━━━ Records for the task ━━━
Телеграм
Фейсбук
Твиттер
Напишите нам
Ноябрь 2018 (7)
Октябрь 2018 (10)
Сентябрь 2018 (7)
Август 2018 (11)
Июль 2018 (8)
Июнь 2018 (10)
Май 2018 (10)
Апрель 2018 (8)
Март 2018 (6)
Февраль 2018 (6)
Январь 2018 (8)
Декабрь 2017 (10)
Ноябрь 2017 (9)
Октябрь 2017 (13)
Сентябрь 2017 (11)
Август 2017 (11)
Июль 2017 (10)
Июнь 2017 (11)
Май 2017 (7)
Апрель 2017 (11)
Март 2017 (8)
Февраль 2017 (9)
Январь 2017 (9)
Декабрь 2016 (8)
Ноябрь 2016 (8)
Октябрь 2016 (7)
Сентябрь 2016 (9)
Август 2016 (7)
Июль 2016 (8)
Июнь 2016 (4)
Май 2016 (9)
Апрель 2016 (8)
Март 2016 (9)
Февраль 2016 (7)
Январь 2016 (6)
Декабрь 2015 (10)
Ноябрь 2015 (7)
━━━
━━━ Records for the task ━━━
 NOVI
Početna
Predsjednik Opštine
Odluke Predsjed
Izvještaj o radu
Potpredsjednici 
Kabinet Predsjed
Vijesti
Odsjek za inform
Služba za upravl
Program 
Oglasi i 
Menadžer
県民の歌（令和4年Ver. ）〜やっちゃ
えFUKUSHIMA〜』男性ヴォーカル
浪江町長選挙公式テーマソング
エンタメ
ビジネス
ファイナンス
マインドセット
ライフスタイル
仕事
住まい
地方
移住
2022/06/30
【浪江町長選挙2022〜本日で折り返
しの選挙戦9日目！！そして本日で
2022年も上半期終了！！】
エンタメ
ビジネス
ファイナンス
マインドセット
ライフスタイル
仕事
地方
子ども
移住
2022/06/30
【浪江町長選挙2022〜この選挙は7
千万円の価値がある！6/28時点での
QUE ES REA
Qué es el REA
━━━
> **Job**
For this exercise, please output exactly the lines above starting at the line with "Июль 2018 (8)" and ending at the line with "Апрель 2017 (11)", ends included.

> **Written solution**
Июль 2018 (8)
Июнь 2018 (10)
Май 2018 (10)
Апрель 2018 (8)
Март 2018 (6)
Февраль 2018 (6)
Январь 2018 (8)
Декабрь 2017 (10)
Ноябрь 2017 (9)
Октябрь 2017 (13)
Сентябрь 2017 (11)
Август 2017 (11)
Июль 2017 (10)
Июнь 2017 (11)
Май 2017 (7)
Апрель 2017 (11)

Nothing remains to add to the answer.